On estime que les populations autochtones et les communautés locales – au moins 1,5 milliard de personnes – détiennent au moins 50 pour cent des terres à l’échelle mondiale en vertu de régimes fonciers coutumiers et communautaires. Toutefois, comme le montre la dernière étude de Rights and Resources Initiative intitulée Who Owns the World’s Land? A global baseline of formally recognized indigenous and community land rights (Qui possède les terres du monde ? Étude de référence mondiale des droits fonciers autochtones et communautaires officiellement reconnus), leurs droits de propriété ne sont officiellement reconnus que pour 10 pour cent des terres. Des gouvernements ont par ailleurs officiellement reconnu aux communautés des droits limités d’accès à la terre, d’exploitation et de gestion des ressources et/ou d’exclusion « d’étrangers » pour 8 pour cent supplémentaires de terres. La répartition des droits sur les terres et les ressources varie considérablement d’un pays à l’autre et cinq pays seulement – Australie, Brésil, Canada, Chine et Mexique – contiennent collectivement environ 67 pour cent des terres possédées ou contrôlées par des populations autochtones et des communautés locales. À eux seuls, la Chine et le Canada représentent respectivement 24 et 20 pour cent de ce total. Si ces deux pays n’étaient pas pris en compte dans les résultats, le pourcentage total des terres détenues ou contrôlées par les communautés chuterait d’un tiers pour passer d’environ 18 à 12 pour cent.

Dans de nombreux pays, la reconnaissance juridique formelle des droits fonciers des communautés est très limitée. Dans la moitié des pays étudiés (32 sur 64), moins de cinq pour cent des terres communautaires sont détenues ou contrôlées par des communautés, y compris 15 pays dans lesquels les communautés ne disposent d’aucun contrôle juridiquement reconnu de leurs terres. C’est le contraire dans quatre des 64 pays où la législation officielle reconnaît aux populations autochtones et aux communautés le droit de posséder ou de contrôler plus de 60 pour cent de la superficie des terres. Ces pays sont la Papouasie-Nouvelle-Guinée (97%), la Tanzanie (75%), l’Ouganda (67%) et le Turkménistan (64 %). La situation est particulièrement mauvaise dans les pays fragiles. Dans les 12 États fragiles pris en compte par l’étude, seulement 1,6 pour cent de la superficie des terres est réservée aux populations autochtones et aux communautés qui, par ailleurs, n’en possèdent que 0,3 pour cent.

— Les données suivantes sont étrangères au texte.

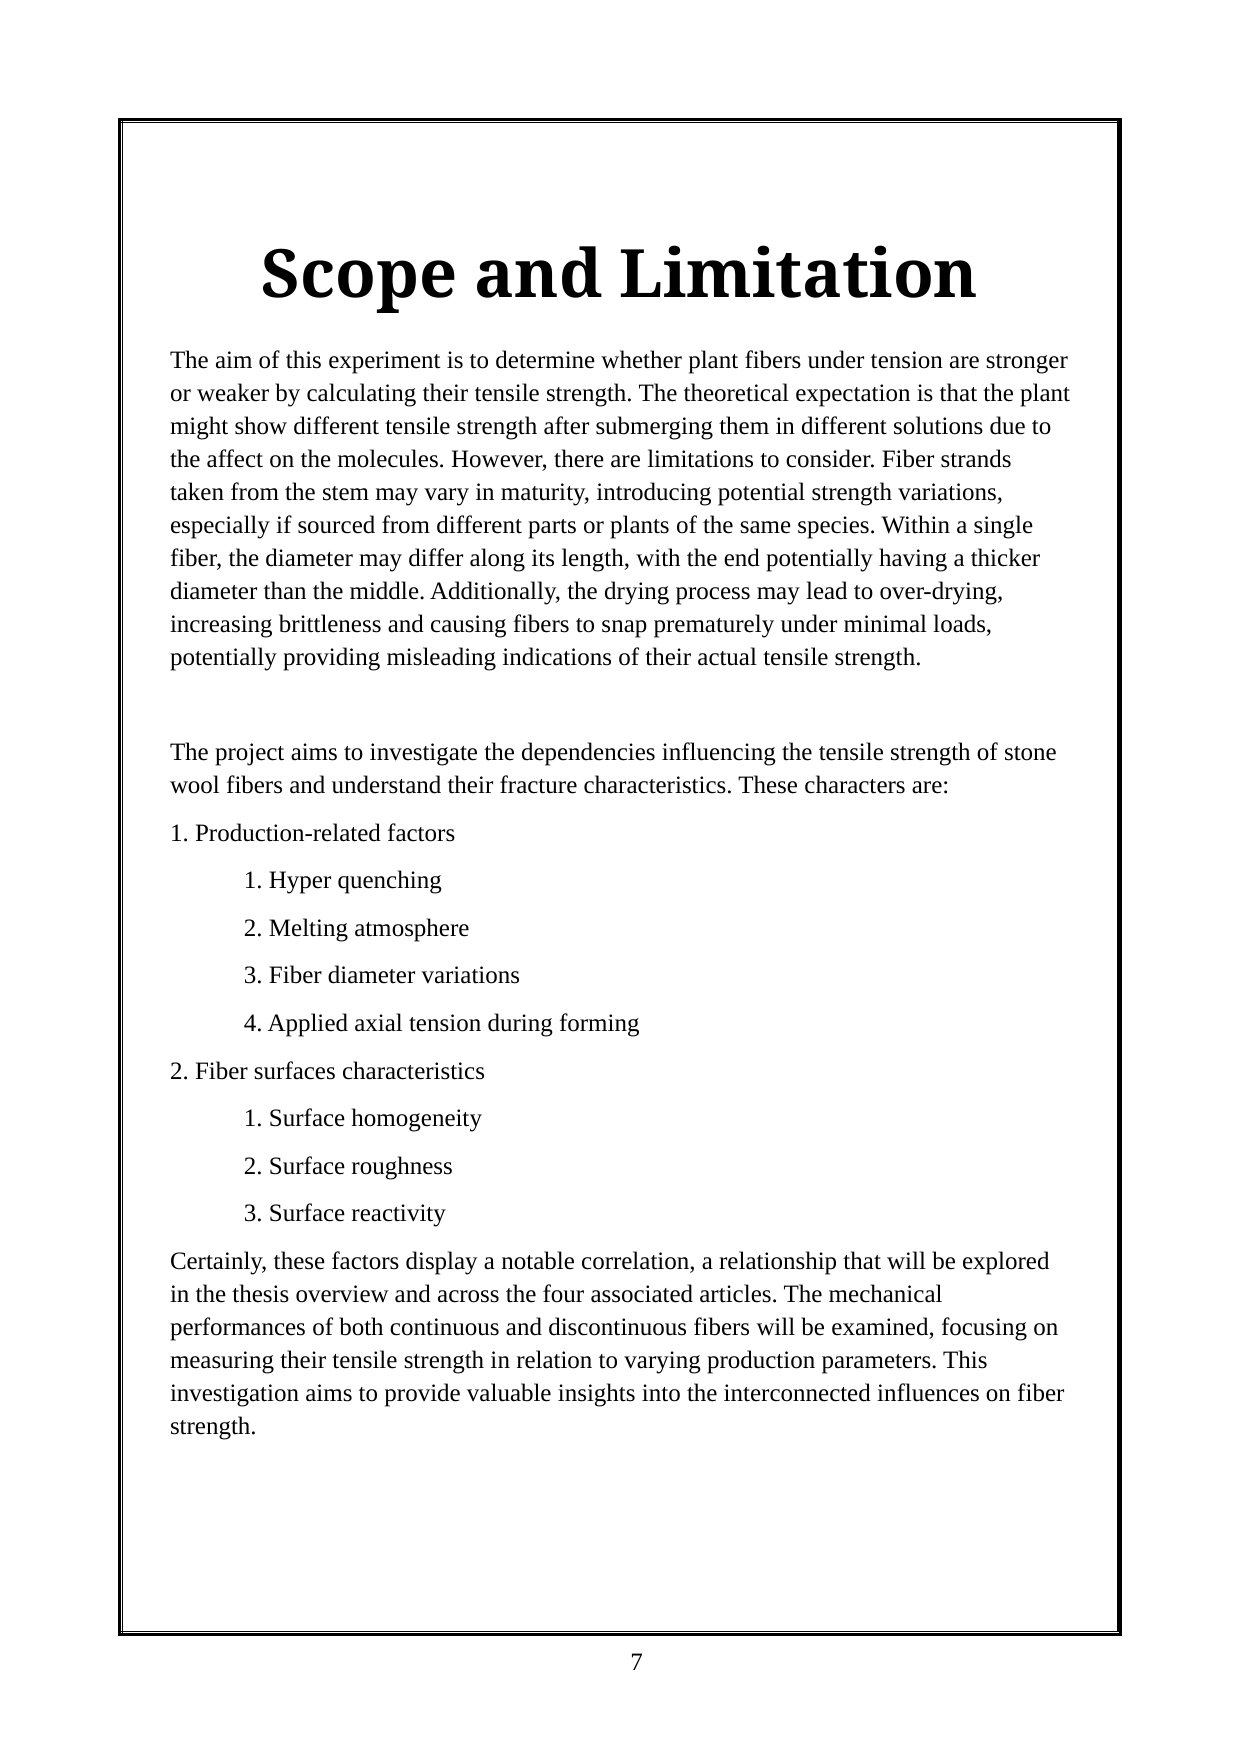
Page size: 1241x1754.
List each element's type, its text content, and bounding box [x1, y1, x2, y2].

text 4. Applied axial tension during forming [170, 1008, 1070, 1037]
text The aim of this experiment is to determine whether plant fibers under tension are stronger or weaker by calculating their tensile strength. The theoretical expectation is that the plant might show different tensile strength after submerging them in different solutions due to the affect on the molecules. However, there are limitations to consider. Fiber strands taken from the stem may vary in maturity, introducing potential strength variations, especially if sourced from different parts or plants of the same species. Within a single fiber, the diameter may differ along its length, with the end potentially having a thicker diameter than the middle. Additionally, the drying process may lead to over-drying, increasing brittleness and causing fibers to snap prematurely under minimal loads, potentially providing misleading indications of their actual tensile strength. [170, 345, 1070, 671]
text 3. Fiber diameter variations [170, 961, 1070, 989]
text 1. Surface homogeneity [170, 1103, 1070, 1132]
text 2. Surface roughness [170, 1151, 1070, 1180]
text 2. Fiber surfaces characteristics [170, 1056, 1070, 1084]
text The project aims to investigate the dependencies influencing the tensile strength of stone wool fibers and understand their fracture characteristics. These characters are: [170, 737, 1070, 799]
text Certainly, these factors display a notable correlation, a relationship that will be explored in the thesis overview and across the four associated articles. The mechanical performances of both continuous and discontinuous fibers will be examined, focusing on measuring their tensile strength in relation to varying production parameters. This investigation aims to provide valuable insights into the interconnected influences on fiber strength. [170, 1246, 1070, 1440]
text 2. Melting atmosphere [170, 913, 1070, 942]
text Scope and Limitation [170, 226, 1070, 317]
text 1. Production-related factors [170, 818, 1070, 846]
text 1. Hyper quenching [170, 865, 1070, 894]
text 3. Surface reactivity [170, 1198, 1070, 1227]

Entre l’Asie, l’Amérique latine et l’Afrique subsaharienne, c’est l’Asie qui, avec 26 pour cent, compte la plus forte proportion de terres officiellement possédées ou contrôlées par les populations autochtones et les communautés locales. Toutefois, si on ne tient pas compte de la Chine, les populations autochtones et les communautés locales possèdent moins de un pour cent et ne contrôlent que six pour cent des terres en Asie. En Amérique latine, la superficie totale des terres possédées ou contrôlées par les populations autochtones et les communautés locales atteint 23 pour cent, et cette superficie est plus également répartie entre les pays étudiés, huit pays sur treize reconnaissant des droits communautaires pour plus de dix pour cent de leur superficie. Les pays dans lesquels les plus forts pourcentages de terres nationales  possédées ou contrôlées par les populations autochtones et les communautés locales sont le Mexique (52 %), la Bolivie (36 %), le Pérou (35 %) et la Colombie (34 %). En Afrique sub-saharienne, la superficie totale possédée ou contrôlée par les populations autochtones et les communautés locales s’élève à 15 pour cent, et est supérieure à 10 pour cent dans huit pays sur dix-neuf. Dans les 19 pays étudiés, les communautés possèdent juridiquement moins de 3 pour cent des terres et moins de 13 pour cent leur sont réservées.

Il est frappant de constater que dans plus de la moitié des pays étudiés, il n’existe pas, pour les populations autochtones et les communautés locales, de moyens juridiques formels leur permettant de devenir propriétaires de leurs terres. Cet obstacle considérable à la justice tient au fait que 12 pour cent des pays (8 sur 64) n’ont toujours pas adopté de régime foncier communautaire et que 44 pour cent du nombre total de pays (28 sur 64) désignent les terres que les communautés peuvent contrôler mais n’ont pas de régime foncier reconnaissant la propriété communautaire.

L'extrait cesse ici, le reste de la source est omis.